Psychische Reaktionen treten in diesem Dauerstress früher oder später immer auf, auch kombiniert und in wechselnder Ausprägung. Wahllos aneinandergereiht sind das: schlechte Laune, Missmut, Überempfindlichkeit, Stimmungsschwankungen, depressive Verstimmung, Passivität, Resignation, Rückzug, nervliche Anspannung, kann zuhause nicht abschalten, verliert gegenüber den eigenen Kindern die Geduld, neigt zu "Überreaktionen", Aggressivität, Schlafstörungen, körperliche Beschwerden ("psychosomatisch"), Suchtverhalten und anderes. Worunter dann die Familie leidet, was ihrerseits den Druck erhöht (Teufelskreis).

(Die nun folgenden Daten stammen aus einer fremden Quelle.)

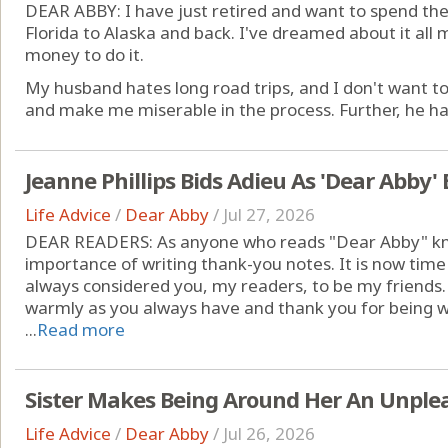
DEAR ABBY: I have just retired and want to spend th
Florida to Alaska and back. I've dreamed about it all 
money to do it.
My husband hates long road trips, and I don't want t
and make me miserable in the process. Further, he has a
Jeanne Phillips Bids Adieu As 'Dear Abby'
Life Advice
/
Dear Abby
/
Jul 27, 2026
DEAR READERS: As anyone who reads "Dear Abby" kno
importance of writing thank-you notes. It is now time
always considered you, my readers, to be my friends
warmly as you always have and thank you for being wil
...
Read more
Sister Makes Being Around Her An Unple
Life Advice
/
Dear Abby
/
Jul 26, 2026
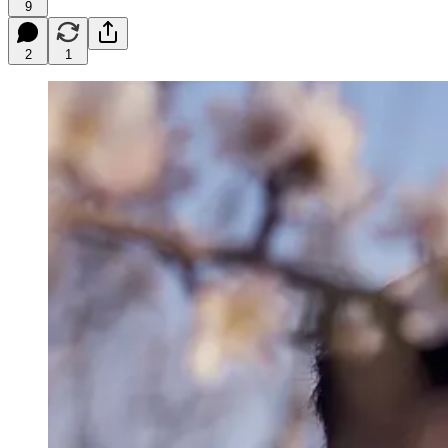
9
2
1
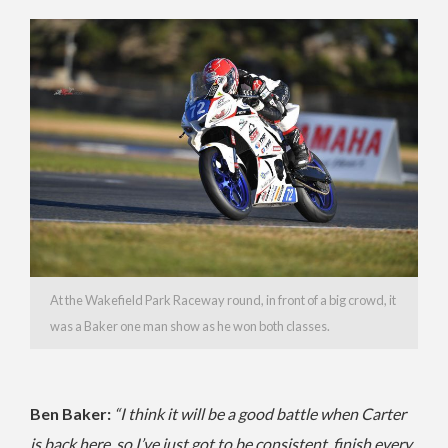
At the Wakefield Park Raceway round, in front of a big crowd, it
was a Baker one man show as he won both classes.
Ben Baker:
“I think it will be a good battle when Carter
is back here, so I’ve just got to be consistent, finish every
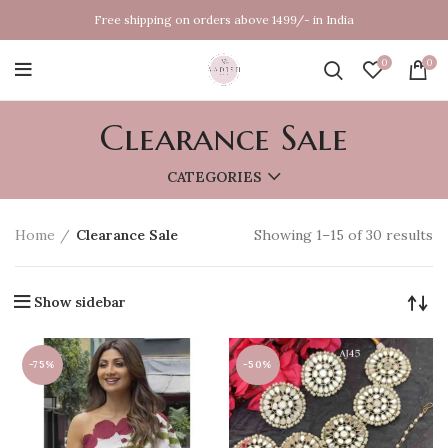
Free shipping on orders above 1499/- in India
0
0
Clearance Sale
CATEGORIES
Home
Clearance Sale
Showing 1–15 of 30 results
Show sidebar
-75%
-50%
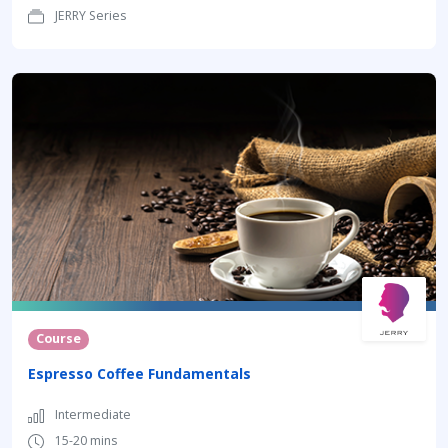
JERRY Series
Course
Espresso Coffee Fundamentals
Intermediate
15-20 mins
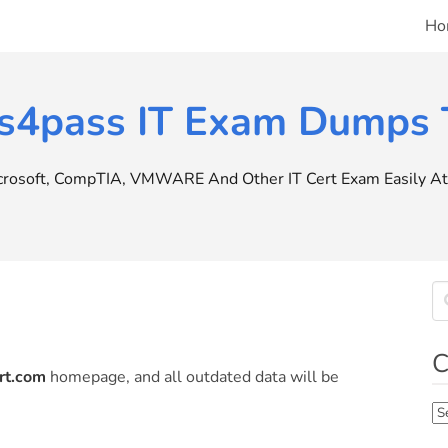
Ho
s4pass IT Exam Dumps T
icrosoft, CompTIA, VMWARE And Other IT Cert Exam Easily At 
C
rt.com
homepage, and all outdated data will be
Ca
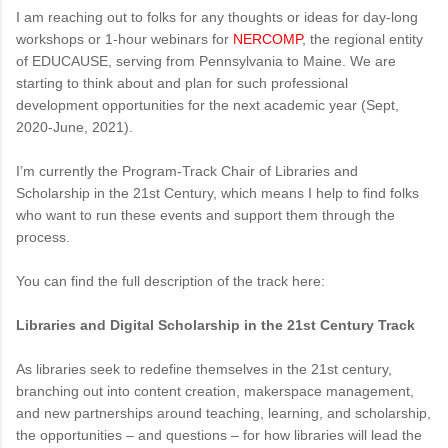
I am reaching out to folks for any thoughts or ideas for day-long
workshops or 1-hour webinars for
NERCOMP
, the regional entity
of EDUCAUSE, serving from Pennsylvania to Maine. We are
starting to think about and plan for such professional
development opportunities for the next academic year (Sept,
2020-June, 2021).
I’m currently the Program-Track Chair of Libraries and
Scholarship in the 21st Century, which means I help to find folks
who want to run these events and support them through the
process.
You can find the full description of the track here:
Libraries and Digital Scholarship in the 21st Century Track
As libraries seek to redefine themselves in the 21st century,
branching out into content creation, makerspace management,
and new partnerships around teaching, learning, and scholarship,
the opportunities – and questions – for how libraries will lead the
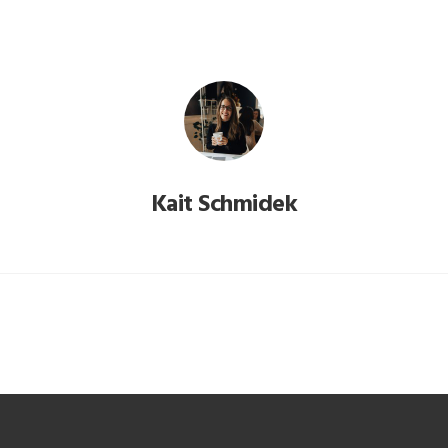
Kait Schmidek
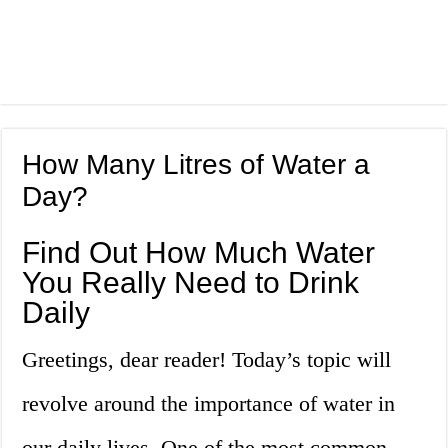
How Many Litres of Water a
Day?
Find Out How Much Water
You Really Need to Drink
Daily
Greetings, dear reader! Today’s topic will
revolve around the importance of water in
our daily lives. One of the most common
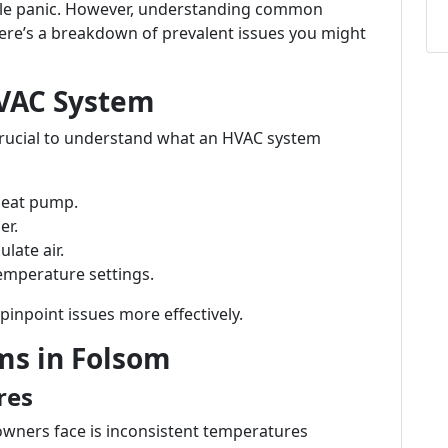
le panic. However, understanding common
ere’s a breakdown of prevalent issues you might
VAC System
s crucial to understand what an HVAC system
 heat pump.
er.
ulate air.
temperature settings.
npoint issues more effectively.
s in Folsom
res
wners face is inconsistent temperatures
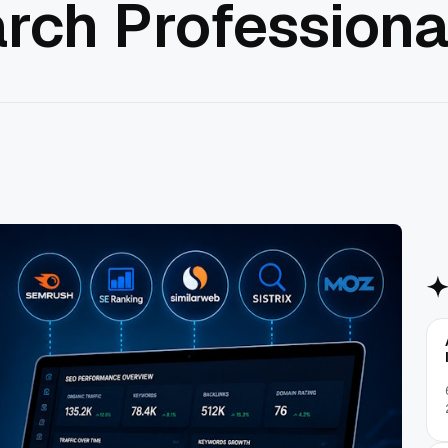
rch Professiona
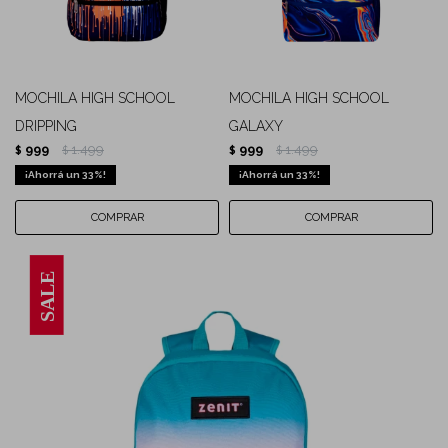
MOCHILA HIGH SCHOOL
MOCHILA HIGH SCHOOL
DRIPPING
GALAXY
999
1.499
999
1.499
$
$
$
$
33
33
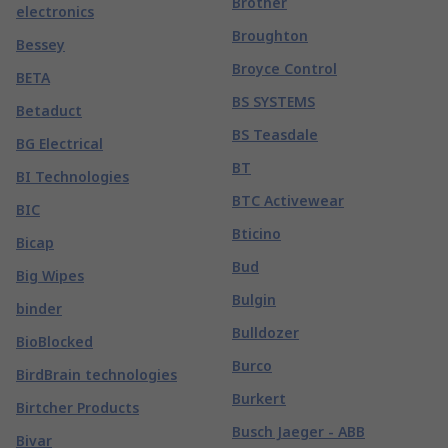
Brother
electronics
Broughton
Bessey
Broyce Control
BETA
BS SYSTEMS
Betaduct
BS Teasdale
BG Electrical
BT
BI Technologies
BTC Activewear
BIC
Bticino
Bicap
Bud
Big Wipes
Bulgin
binder
Bulldozer
BioBlocked
Burco
BirdBrain technologies
Burkert
Birtcher Products
Busch Jaeger - ABB
Bivar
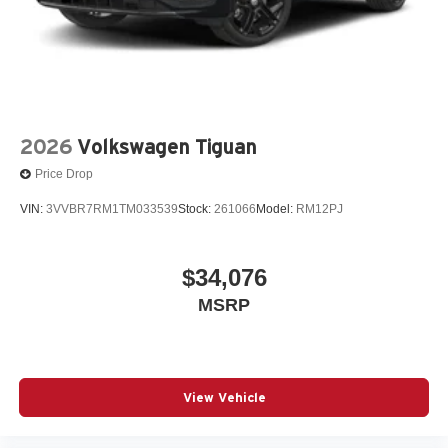
2026
Volkswagen Tiguan
Price Drop
VIN:
3VVBR7RM1TM033539
Stock:
261066
Model:
RM12PJ
$34,076
MSRP
View Vehicle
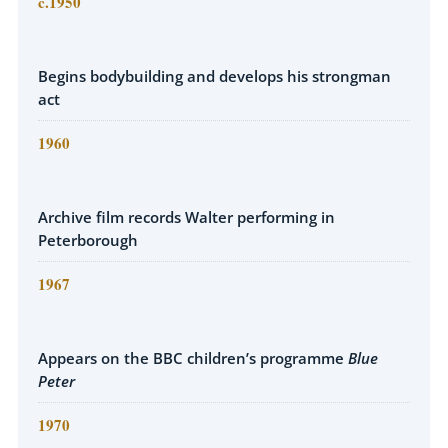
c.1950
Begins bodybuilding and develops his strongman
act
1960
Archive film records Walter performing in
Peterborough
1967
Appears on the BBC children’s programme
Blue
Peter
1970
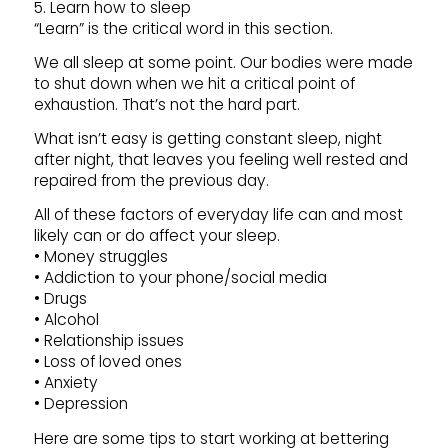
5. Learn how to sleep
“Learn” is the critical word in this section.
We all sleep at some point. Our bodies were made
to shut down when we hit a critical point of
exhaustion. That’s not the hard part.
What isn’t easy is getting constant sleep, night
after night, that leaves you feeling well rested and
repaired from the previous day.
All of these factors of everyday life can and most
likely can or do affect your sleep.
• Money struggles
• Addiction to your phone/social media
• Drugs
• Alcohol
• Relationship issues
• Loss of loved ones
• Anxiety
• Depression
Here are some tips to start working at bettering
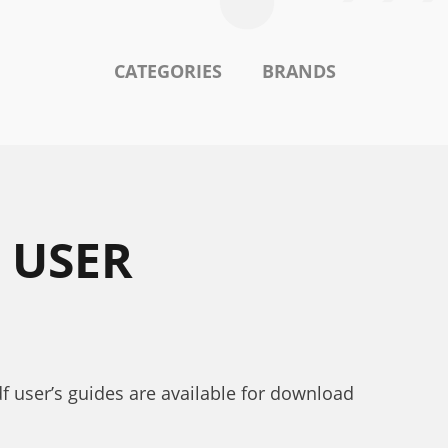
CATEGORIES
BRANDS
 USER
df user’s guides are available for download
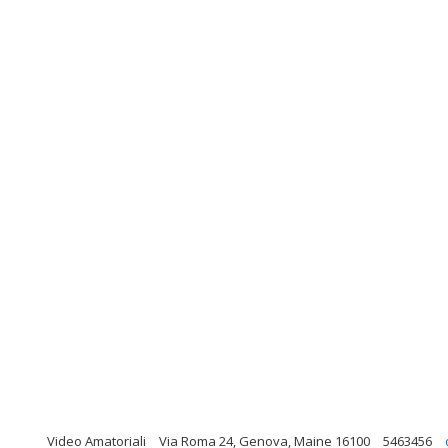
Video Amatoriali
Via Roma 24, Genova, Maine 16100
5463456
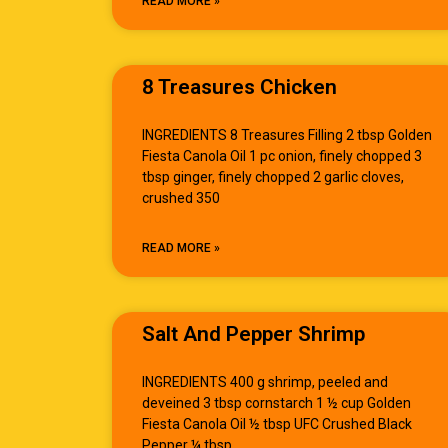
READ MORE »
8 Treasures Chicken
INGREDIENTS 8 Treasures Filling 2 tbsp Golden
Fiesta Canola Oil 1 pc onion, finely chopped 3
tbsp ginger, finely chopped 2 garlic cloves,
crushed 350
READ MORE »
Salt And Pepper Shrimp
INGREDIENTS 400 g shrimp, peeled and
deveined 3 tbsp cornstarch 1 ½ cup Golden
Fiesta Canola Oil ½ tbsp UFC Crushed Black
Pepper ¼ tbsp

Gar nicht ungewöhnlich ist, wenn es zu einer Zunahme der Symptome kommt: Der Körper meldet sich und bleibt beharrlich!
Warum zeigen sich die Auswirkungen des ADS erst jetzt?
Am häufigsten ist dies deshalb der Fall, weil sich die konkreten beruflichen Anforderungen geändert haben oder gestiegen sind. Gründe können sein: Eine andere Stelle, eine andere Position in der Firma, ein anderer Vorgesetzter, andere oder zusätzliche Aufgaben oder ein Wechsel vom Einzel- ins Grossraumbüro.
Manchmal gelingt es, seine diskreten Teilleistungsschwächen zu kompensieren, z.B. mittels erhöhtem Zeitaufwand. Aufgrund zusätzlicher Aufgaben und damit höherer Belastung, z.B. bedingt durch eine Familiengründung, steht diese zusätzliche Zeit nicht mehr zur Verfügung und die Teilleistungsschwächen können nicht mehr wett gemacht werden. Oder aufgrund eines psychisch-emotional sehr belastenden Ereignisses (z.B. Trennung, Verlust einer nahen Person) stehen die bisher zusätzlich aufgewendeten Energien nicht mehr zur Verfügung beziehungsweise gelingt es nicht mehr, die diskreten Teilleistungsschwächen wie bis anhin zu kompensieren. Andere hatten seit eh und je Schwierigkeiten und nie genügende oder gute Qualifikationen, aber immer sehr verständnisvolle Vorgesetzte.
Bei einer insgesamt überdurchschnittlichen Hirnleistungsfähigkeit und anspruchsvoller Berufsarbeit können sich bereits sehr diskrete neuropsychologische Teilleistungsschwächen verheerend auswirken! Es ist wie ein bisshen Sand im Getriebe eines Traktor beziehungsweise im Getriebe eines Formel 1-Boliden: Der Traktor fährt sein Tempo unvermindert weiter. Der Motor des Formel 1-Wagens hingegen gerät arg ins Stocken und der Wagen bleibt vielleicht stehen.